CATERPILLARS are one of those creatures that, as a ranger, I seem most frequently presented with.

I suppose they are easily captured and some are weird and fantastic shapes that attract and intrigue. To my shame, caterpillars are one of those creatures I find hardest to identify.

This is not really helped by the fact there are more than 5,000 different species of moth and butterfly in Britain with each having a caterpillar stage to their life cycle.

Even within the butterfly and moth family, caterpillars of different species can look incredibly similar requiring a microscope to tell apart and none of them look anything like the butterfly or moth they eventually turn into.

Caterpillars are basically the feeding stage of the butterfly or moth's life cycle.

All caterpillars have a hardened head. This is fitted with strong jaws with the lips of the mouth beneath these having silk producing glands. These produce liquid silk that dries in the air to produce tough strands of silk. This silk is used to produce shelters from leaves, escape lines and the material to construct their cocoon.

The body of every caterpillar has 13 segments. Only the first three have true legs.
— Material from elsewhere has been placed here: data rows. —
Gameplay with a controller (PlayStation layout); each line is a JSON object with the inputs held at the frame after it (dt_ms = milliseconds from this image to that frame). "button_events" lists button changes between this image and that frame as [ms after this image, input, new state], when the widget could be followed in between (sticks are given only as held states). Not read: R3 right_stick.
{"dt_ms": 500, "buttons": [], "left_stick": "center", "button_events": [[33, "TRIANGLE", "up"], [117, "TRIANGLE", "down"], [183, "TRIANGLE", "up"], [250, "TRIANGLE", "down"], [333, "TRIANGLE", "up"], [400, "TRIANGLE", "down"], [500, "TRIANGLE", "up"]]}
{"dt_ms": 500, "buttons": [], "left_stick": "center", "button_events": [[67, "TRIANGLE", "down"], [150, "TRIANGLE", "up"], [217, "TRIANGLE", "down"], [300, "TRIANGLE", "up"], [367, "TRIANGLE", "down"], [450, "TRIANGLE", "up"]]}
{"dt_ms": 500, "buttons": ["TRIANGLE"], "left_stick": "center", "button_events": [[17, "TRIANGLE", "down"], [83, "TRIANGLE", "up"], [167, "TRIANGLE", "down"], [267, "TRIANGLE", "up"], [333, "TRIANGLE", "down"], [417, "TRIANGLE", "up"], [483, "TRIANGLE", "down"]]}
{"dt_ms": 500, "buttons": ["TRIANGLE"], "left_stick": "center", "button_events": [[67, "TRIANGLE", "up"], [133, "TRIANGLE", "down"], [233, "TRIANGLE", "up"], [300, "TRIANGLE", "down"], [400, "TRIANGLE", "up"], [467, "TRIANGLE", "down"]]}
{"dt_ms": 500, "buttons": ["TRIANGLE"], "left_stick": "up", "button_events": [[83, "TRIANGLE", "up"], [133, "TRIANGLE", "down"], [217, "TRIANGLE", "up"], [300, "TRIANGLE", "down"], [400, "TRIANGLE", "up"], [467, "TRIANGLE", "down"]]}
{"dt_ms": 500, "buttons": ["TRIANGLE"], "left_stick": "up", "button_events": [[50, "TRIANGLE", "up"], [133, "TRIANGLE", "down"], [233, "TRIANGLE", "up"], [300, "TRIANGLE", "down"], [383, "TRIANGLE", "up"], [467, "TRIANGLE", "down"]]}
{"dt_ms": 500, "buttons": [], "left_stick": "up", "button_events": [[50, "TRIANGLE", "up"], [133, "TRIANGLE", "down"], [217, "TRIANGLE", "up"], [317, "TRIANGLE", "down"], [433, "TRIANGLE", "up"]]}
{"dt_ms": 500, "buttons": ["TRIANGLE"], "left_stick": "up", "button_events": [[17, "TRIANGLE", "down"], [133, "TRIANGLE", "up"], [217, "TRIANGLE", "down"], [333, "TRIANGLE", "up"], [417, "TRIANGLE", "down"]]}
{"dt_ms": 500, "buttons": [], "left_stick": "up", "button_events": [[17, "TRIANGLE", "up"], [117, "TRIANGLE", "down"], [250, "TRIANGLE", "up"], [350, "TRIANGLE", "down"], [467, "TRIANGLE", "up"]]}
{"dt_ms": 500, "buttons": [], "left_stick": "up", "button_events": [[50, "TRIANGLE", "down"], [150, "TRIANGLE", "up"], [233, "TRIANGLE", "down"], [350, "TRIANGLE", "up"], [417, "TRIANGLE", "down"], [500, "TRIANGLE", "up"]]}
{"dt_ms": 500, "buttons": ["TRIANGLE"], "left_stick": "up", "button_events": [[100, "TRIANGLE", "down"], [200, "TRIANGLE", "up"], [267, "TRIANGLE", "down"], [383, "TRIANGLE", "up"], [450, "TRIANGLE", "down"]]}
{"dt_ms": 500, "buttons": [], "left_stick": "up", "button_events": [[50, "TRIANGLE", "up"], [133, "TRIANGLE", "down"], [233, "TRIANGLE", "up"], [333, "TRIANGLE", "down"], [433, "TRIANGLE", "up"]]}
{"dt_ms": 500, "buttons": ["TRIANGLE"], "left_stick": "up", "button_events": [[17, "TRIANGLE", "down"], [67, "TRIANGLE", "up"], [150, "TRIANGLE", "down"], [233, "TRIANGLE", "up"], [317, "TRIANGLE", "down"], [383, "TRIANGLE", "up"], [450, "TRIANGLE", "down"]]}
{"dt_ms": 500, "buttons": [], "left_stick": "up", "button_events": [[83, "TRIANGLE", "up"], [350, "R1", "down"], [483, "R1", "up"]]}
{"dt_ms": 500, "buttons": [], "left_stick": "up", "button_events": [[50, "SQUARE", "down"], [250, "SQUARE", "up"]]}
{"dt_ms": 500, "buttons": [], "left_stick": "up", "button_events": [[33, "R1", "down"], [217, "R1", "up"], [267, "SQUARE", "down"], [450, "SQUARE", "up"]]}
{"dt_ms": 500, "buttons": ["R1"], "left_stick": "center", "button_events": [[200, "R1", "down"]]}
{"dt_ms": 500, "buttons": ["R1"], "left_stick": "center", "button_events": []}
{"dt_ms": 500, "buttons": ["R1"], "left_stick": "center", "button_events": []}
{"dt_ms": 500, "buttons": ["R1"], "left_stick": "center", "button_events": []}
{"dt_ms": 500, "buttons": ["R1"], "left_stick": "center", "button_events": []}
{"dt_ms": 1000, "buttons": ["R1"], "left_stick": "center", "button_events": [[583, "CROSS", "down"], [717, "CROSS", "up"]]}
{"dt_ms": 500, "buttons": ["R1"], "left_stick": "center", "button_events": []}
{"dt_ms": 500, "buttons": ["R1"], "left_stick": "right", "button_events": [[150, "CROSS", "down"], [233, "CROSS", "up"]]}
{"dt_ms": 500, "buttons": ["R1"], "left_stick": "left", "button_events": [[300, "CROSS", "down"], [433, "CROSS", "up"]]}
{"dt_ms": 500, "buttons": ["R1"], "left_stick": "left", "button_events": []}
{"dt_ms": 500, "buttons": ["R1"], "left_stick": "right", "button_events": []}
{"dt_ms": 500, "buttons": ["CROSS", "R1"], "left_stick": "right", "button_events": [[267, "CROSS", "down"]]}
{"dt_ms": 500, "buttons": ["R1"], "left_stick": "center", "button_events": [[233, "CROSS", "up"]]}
These end in grasping claws, which the caterpillar uses more for the holding and feeding food into its mouth than for walking. The other segments of the caterpillar's body have leg-like structures but these are not technically seen as legs.

Nethertheless, they are very effective at allowing the caterpillar to move in a waddling sort of way or, in the case of the Geometridae family, in a strange looping sort of motion. These short, stumpy legs have tiny hooks at the end and can secure a caterpillar quite firmly to a plant.

The rearmost segments, the false legs, are a little more specialist and have a strong clasping action.

The bodies of the caterpillars are covered in hairs and these give the caterpillars their distinctiveness. Some have tiny insignificant hairs while others can have spectacular and diverse hairstyles.

The more boldly patterned and coloured ones' aim is to startle and confuse would-be predators or warn them off with fearsome poisonous defences. In other caterpillars, their colouration and hair arrangements try to blend them into the background or to make them look as inedible as possible.